**Problem:**
Search the records that follow and extract every line containing the string "रबदल".

**Data supplied:**
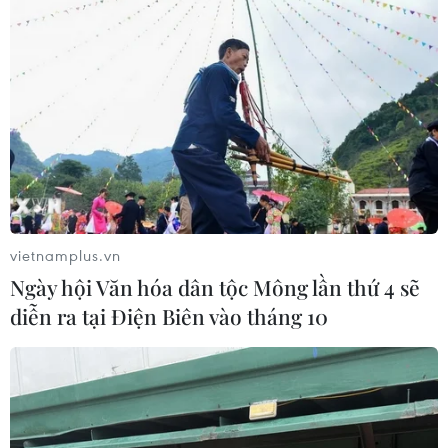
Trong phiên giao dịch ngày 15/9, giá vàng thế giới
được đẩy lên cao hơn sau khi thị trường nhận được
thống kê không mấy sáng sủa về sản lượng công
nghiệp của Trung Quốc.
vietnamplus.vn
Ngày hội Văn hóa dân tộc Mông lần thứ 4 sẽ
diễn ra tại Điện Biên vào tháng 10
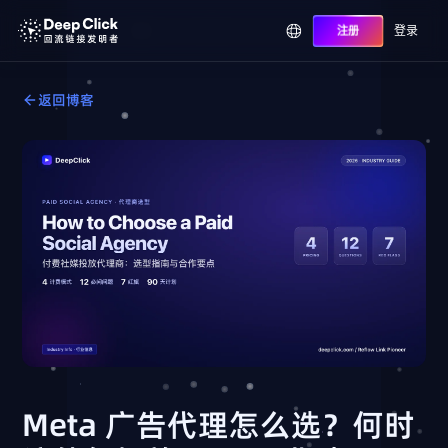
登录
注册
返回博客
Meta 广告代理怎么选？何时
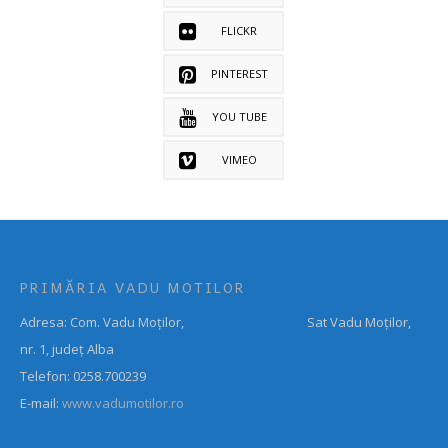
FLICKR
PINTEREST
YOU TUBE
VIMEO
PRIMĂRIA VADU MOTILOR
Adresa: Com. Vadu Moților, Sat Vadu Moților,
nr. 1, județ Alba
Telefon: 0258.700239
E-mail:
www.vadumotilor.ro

---

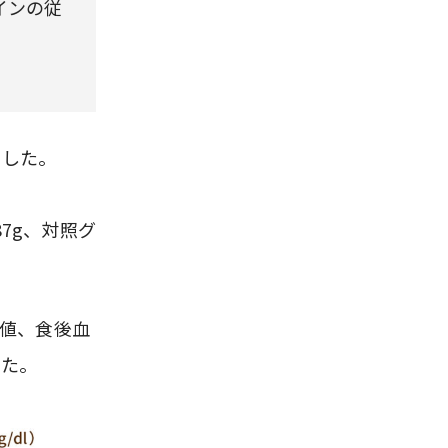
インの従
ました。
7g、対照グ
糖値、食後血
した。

---

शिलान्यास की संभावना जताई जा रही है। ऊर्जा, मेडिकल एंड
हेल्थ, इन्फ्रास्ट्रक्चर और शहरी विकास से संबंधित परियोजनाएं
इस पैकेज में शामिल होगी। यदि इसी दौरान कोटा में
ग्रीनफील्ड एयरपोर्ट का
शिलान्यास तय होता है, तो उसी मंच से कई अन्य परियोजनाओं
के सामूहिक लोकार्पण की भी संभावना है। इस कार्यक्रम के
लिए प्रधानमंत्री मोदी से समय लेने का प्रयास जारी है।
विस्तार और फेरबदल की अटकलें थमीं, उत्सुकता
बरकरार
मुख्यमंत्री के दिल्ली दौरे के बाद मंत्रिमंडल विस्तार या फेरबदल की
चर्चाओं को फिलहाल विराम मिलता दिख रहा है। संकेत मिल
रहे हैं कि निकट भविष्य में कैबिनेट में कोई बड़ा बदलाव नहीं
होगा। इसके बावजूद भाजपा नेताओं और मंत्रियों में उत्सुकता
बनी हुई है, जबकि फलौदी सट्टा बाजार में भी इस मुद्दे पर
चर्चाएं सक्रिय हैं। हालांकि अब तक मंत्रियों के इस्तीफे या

**Written answer:**
विस्तार और फेरबदल की अटकलें थमीं, उत्सुकता
मुख्यमंत्री के दिल्ली दौरे के बाद मंत्रिमंडल विस्तार या फेरबदल की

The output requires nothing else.